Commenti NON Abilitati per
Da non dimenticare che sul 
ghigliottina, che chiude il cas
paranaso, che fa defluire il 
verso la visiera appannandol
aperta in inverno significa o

········

* WRITTEN TASK
Take the line that contains "ghigliottina, che chiude il cas" and every line after it to the end of the entries above, and reproduce them exactly.

* COMPLETED EXERCISE
ghigliottina, che chiude il cas
paranaso, che fa defluire il 
verso la visiera appannandol
aperta in inverno significa o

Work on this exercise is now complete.